[Opening EXERCISE INPUT section]
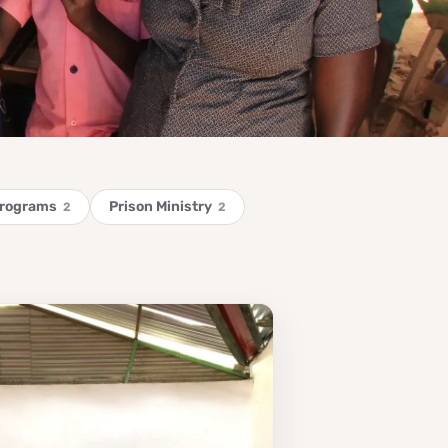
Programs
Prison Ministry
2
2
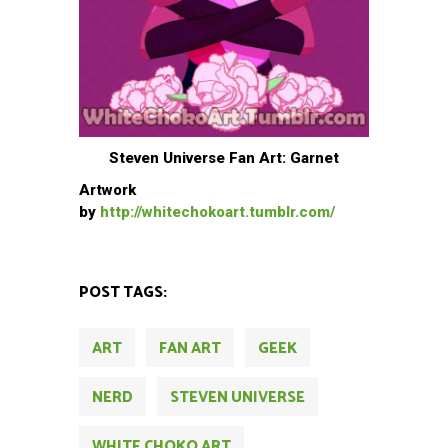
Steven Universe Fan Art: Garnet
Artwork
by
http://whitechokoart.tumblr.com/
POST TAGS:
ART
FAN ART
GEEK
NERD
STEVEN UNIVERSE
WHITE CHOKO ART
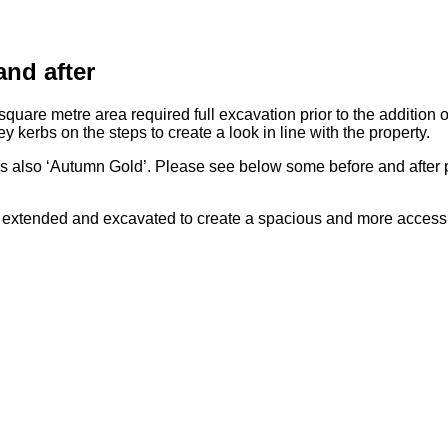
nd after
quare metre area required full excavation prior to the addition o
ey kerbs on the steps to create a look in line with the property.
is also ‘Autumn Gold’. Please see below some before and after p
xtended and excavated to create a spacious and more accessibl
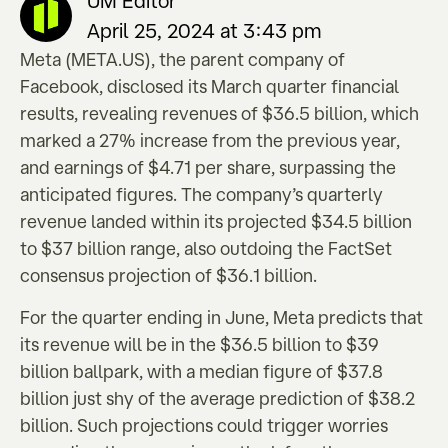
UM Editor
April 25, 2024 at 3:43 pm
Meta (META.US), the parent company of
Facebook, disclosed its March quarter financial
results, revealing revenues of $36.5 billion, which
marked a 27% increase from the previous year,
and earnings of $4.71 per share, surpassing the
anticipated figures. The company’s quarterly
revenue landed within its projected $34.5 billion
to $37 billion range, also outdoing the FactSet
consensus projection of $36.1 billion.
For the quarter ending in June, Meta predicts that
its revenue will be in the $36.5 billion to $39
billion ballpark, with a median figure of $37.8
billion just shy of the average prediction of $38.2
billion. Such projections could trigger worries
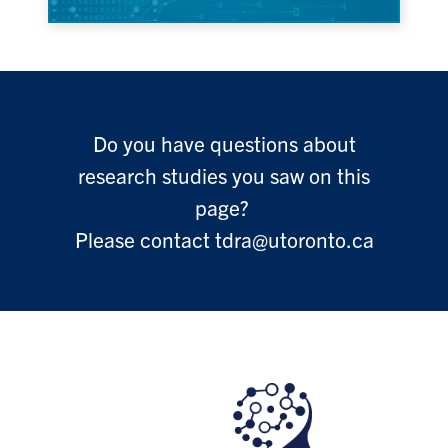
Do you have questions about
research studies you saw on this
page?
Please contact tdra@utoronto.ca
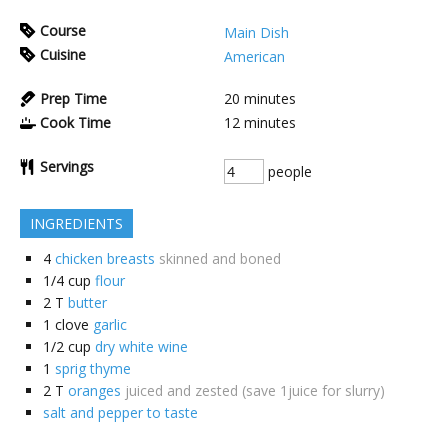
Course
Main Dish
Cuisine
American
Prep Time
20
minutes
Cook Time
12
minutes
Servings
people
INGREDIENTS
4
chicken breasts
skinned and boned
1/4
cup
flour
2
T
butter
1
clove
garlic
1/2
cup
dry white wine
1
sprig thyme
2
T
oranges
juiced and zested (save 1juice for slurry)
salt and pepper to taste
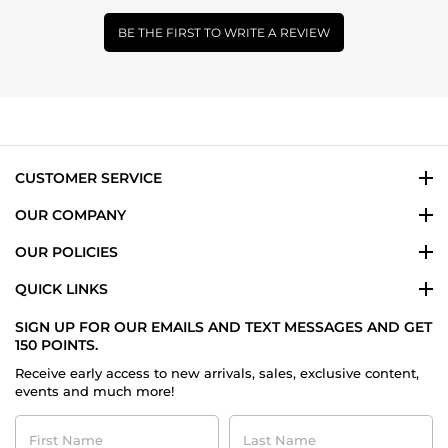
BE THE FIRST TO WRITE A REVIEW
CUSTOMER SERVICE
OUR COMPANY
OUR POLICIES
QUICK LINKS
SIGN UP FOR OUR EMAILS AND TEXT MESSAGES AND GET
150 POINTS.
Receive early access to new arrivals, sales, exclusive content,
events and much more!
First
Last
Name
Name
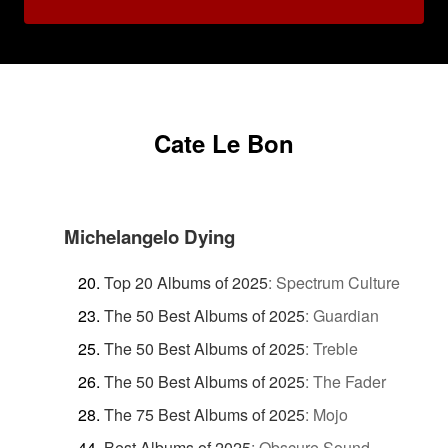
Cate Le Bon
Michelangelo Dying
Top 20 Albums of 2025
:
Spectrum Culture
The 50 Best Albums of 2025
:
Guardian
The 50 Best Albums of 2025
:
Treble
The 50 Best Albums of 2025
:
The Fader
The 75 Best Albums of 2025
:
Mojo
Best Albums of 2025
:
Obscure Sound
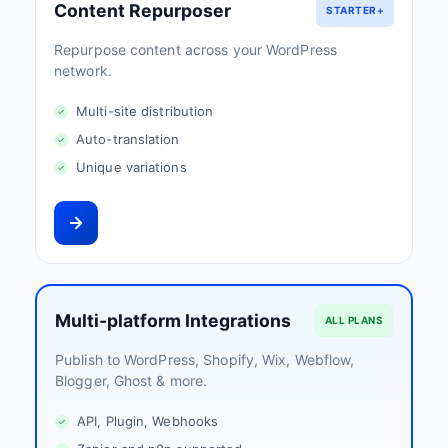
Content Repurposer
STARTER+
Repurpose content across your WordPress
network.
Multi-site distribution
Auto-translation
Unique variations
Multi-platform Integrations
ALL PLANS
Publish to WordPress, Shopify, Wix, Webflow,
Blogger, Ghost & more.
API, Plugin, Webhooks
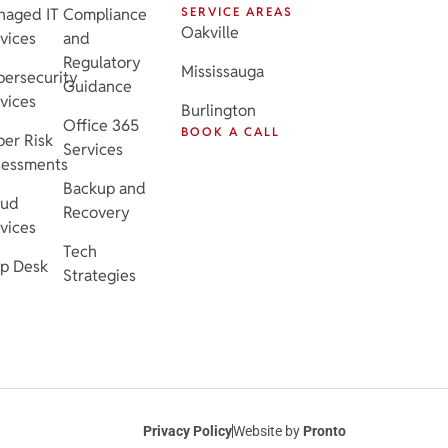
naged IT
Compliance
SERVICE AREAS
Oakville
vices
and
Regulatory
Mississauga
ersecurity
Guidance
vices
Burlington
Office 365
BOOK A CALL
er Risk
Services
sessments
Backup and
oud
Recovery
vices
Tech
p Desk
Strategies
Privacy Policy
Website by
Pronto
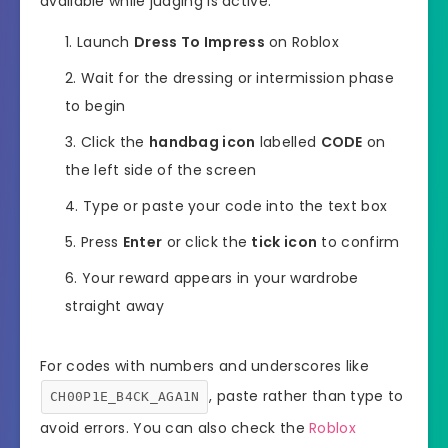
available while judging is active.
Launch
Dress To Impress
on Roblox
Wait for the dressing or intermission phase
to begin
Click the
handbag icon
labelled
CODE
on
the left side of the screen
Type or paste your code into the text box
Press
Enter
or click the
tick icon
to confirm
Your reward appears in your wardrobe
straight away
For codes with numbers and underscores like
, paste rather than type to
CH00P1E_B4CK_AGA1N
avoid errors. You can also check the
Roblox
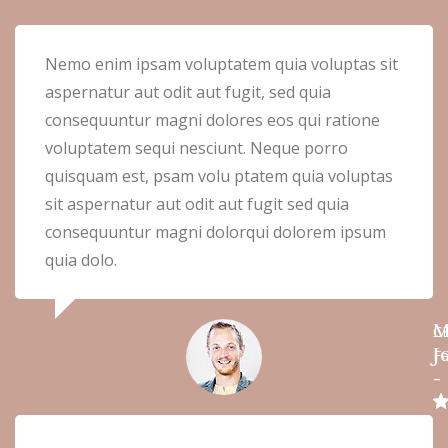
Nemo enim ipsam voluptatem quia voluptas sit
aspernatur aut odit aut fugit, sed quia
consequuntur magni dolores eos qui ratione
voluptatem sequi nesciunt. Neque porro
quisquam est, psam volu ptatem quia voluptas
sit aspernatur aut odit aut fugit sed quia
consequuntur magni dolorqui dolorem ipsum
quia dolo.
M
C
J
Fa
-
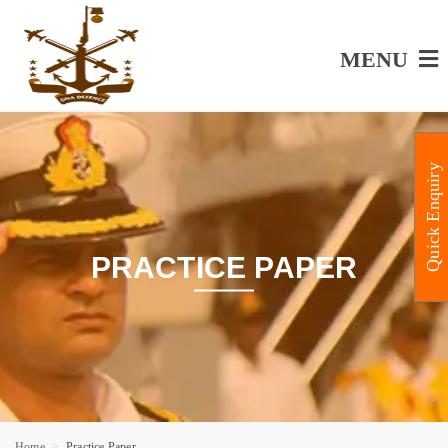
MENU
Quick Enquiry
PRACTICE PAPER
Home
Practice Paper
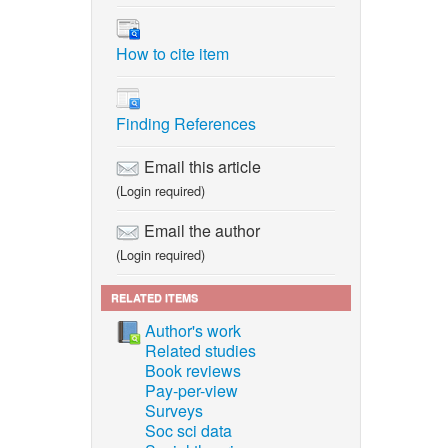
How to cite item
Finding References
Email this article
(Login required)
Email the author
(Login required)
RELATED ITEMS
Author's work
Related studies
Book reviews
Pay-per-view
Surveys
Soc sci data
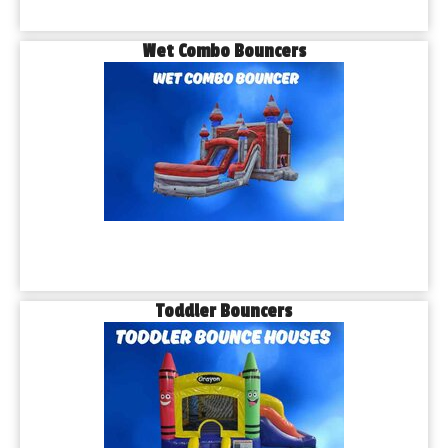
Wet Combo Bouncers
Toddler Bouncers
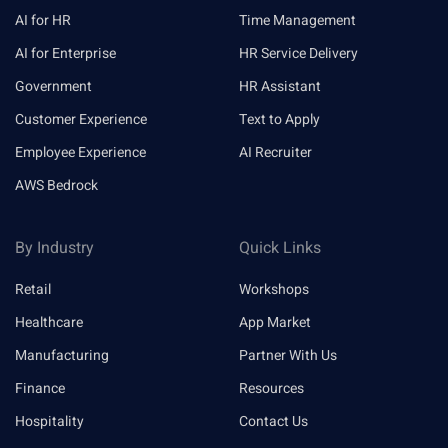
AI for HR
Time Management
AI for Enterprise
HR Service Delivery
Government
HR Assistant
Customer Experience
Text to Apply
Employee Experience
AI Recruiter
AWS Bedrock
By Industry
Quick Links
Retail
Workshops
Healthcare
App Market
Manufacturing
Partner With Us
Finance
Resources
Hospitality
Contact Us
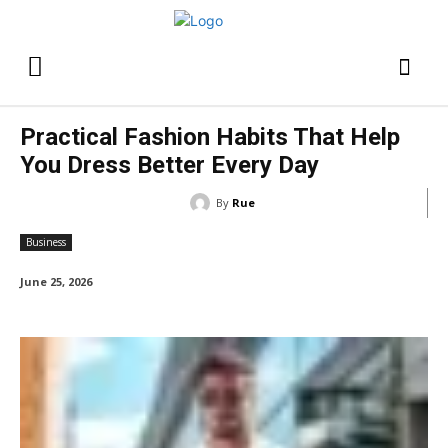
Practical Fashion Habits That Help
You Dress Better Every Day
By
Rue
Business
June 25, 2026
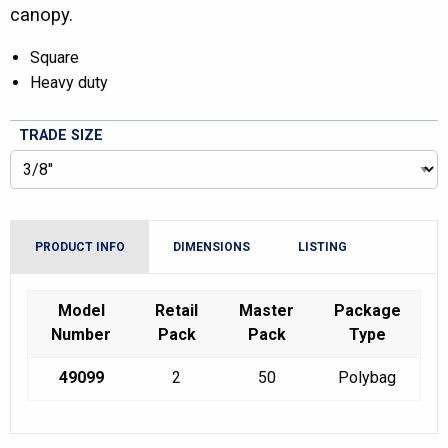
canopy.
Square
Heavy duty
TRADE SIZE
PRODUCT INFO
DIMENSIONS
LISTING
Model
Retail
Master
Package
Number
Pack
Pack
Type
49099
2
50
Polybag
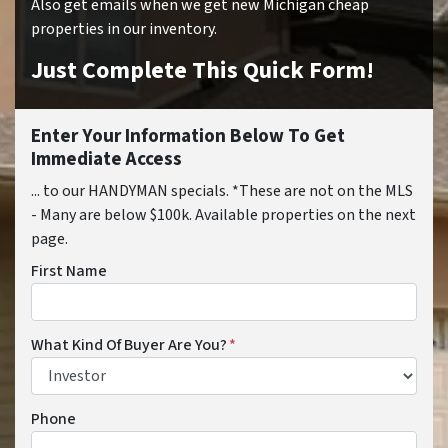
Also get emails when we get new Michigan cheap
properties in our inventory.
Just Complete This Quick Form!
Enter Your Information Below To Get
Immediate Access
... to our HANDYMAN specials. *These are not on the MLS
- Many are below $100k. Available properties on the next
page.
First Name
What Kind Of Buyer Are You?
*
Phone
[Closing EXERCISE INPUT section]
EXERCISE DESCRIPTION
Restate all entries above exactly, but not the images.

WRITTEN RESPONSE
Programs
Prison Ministry
2
2
Steven Universe Fan Art: Garnet
Artwork
by
http://whitechokoart.tumblr.com/
POST TAGS:
ART
FAN ART
GEEK
NERD
STEVEN UNIVERSE
WHITE CHOKO ART
nd after
quare metre area required full excavation prior to the addition o
ey kerbs on the steps to create a look in line with the property.
is also ‘Autumn Gold’. Please see below some before and after p
xtended and excavated to create a spacious and more accessibl
UM Editor
April 25, 2024 at 3:43 pm
Meta (META.US), the parent company of
Facebook, disclosed its March quarter financial
results, revealing revenues of $36.5 billion, which
marked a 27% increase from the previous year,
and earnings of $4.71 per share, surpassing the
anticipated figures. The company’s quarterly
revenue landed within its projected $34.5 billion
to $37 billion range, also outdoing the FactSet
consensus projection of $36.1 billion.
For the quarter ending in June, Meta predicts that
its revenue will be in the $36.5 billion to $39
billion ballpark, with a median figure of $37.8
billion just shy of the average prediction of $38.2
billion. Such projections could trigger worries
Do you have questions about
research studies you saw on this
page?
Please contact tdra@utoronto.ca
Course
Main Dish
Cuisine
American
Prep Time
20
minutes
Cook Time
12
minutes
Servings
people
INGREDIENTS
4
chicken breasts
skinned and boned
1/4
cup
flour
2
T
butter
1
clove
garlic
1/2
cup
dry white wine
1
sprig thyme
2
T
oranges
juiced and zested (save 1juice for slurry)
salt and pepper to taste
BE THE FIRST TO WRITE A REVIEW
CUSTOMER SERVICE
OUR COMPANY
OUR POLICIES
QUICK LINKS
SIGN UP FOR OUR EMAILS AND TEXT MESSAGES AND GET
150 POINTS.
Receive early access to new arrivals, sales, exclusive content,
events and much more!
First
Last
Name
Name
Cate Le Bon
Michelangelo Dying
Top 20 Albums of 2025
:
Spectrum Culture
The 50 Best Albums of 2025
:
Guardian
The 50 Best Albums of 2025
:
Treble
The 50 Best Albums of 2025
:
The Fader
The 75 Best Albums of 2025
:
Mojo
Best Albums of 2025
:
Obscure Sound
Content Repurposer
STARTER+
Repurpose content across your WordPress
network.
Multi-site distribution
Auto-translation
Unique variations
Multi-platform Integrations
ALL PLANS
Publish to WordPress, Shopify, Wix, Webflow,
Blogger, Ghost & more.
API, Plugin, Webhooks
naged IT
Compliance
SERVICE AREAS
Oakville
vices
and
Regulatory
Mississauga
ersecurity
Guidance
vices
Burlington
Office 365
BOOK A CALL
er Risk
Services
sessments
Backup and
oud
Recovery
vices
Tech
p Desk
Strategies
Privacy Policy
Website by
Pronto
available while judging is active.
Launch
Dress To Impress
on Roblox
Wait for the dressing or intermission phase
to begin
Click the
handbag icon
labelled
CODE
on
the left side of the screen
Type or paste your code into the text box
Press
Enter
or click the
tick icon
to confirm
Your reward appears in your wardrobe
straight away
For codes with numbers and underscores like
, paste rather than type to
CH00P1E_B4CK_AGA1N
avoid errors. You can also check the
Roblox
Nemo enim ipsam voluptatem quia voluptas sit
aspernatur aut odit aut fugit, sed quia
consequuntur magni dolores eos qui ratione
voluptatem sequi nesciunt. Neque porro
quisquam est, psam volu ptatem quia voluptas
sit aspernatur aut odit aut fugit sed quia
consequuntur magni dolorqui dolorem ipsum
quia dolo.
M
C
J
Fa
-
MENU
Quick Enquiry
PRACTICE PAPER
Home
Practice Paper
How to cite item
Finding References
Email this article
(Login required)
Email the author
(Login required)
RELATED ITEMS
Author's work
Related studies
Book reviews
Pay-per-view
Surveys
Soc sci data
Wet Combo Bouncers
Toddler Bouncers
AI for HR
Time Management
AI for Enterprise
HR Service Delivery
Government
HR Assistant
Customer Experience
Text to Apply
Employee Experience
AI Recruiter
AWS Bedrock
By Industry
Quick Links
Retail
Workshops
Healthcare
App Market
Manufacturing
Partner With Us
Finance
Resources
Hospitality
Contact Us
Practical Fashion Habits That Help
You Dress Better Every Day
By
Rue
Business
June 25, 2026
canopy.
Square
Heavy duty
TRADE SIZE
PRODUCT INFO
DIMENSIONS
LISTING
Model
Retail
Master
Package
Number
Pack
Pack
Type
49099
2
50
Polybag
Also get emails when we get new Michigan cheap
properties in our inventory.
Just Complete This Quick Form!
Enter Your Information Below To Get
Immediate Access
... to our HANDYMAN specials. *These are not on the MLS
- Many are below $100k. Available properties on the next
page.
First Name
What Kind Of Buyer Are You?
*
Phone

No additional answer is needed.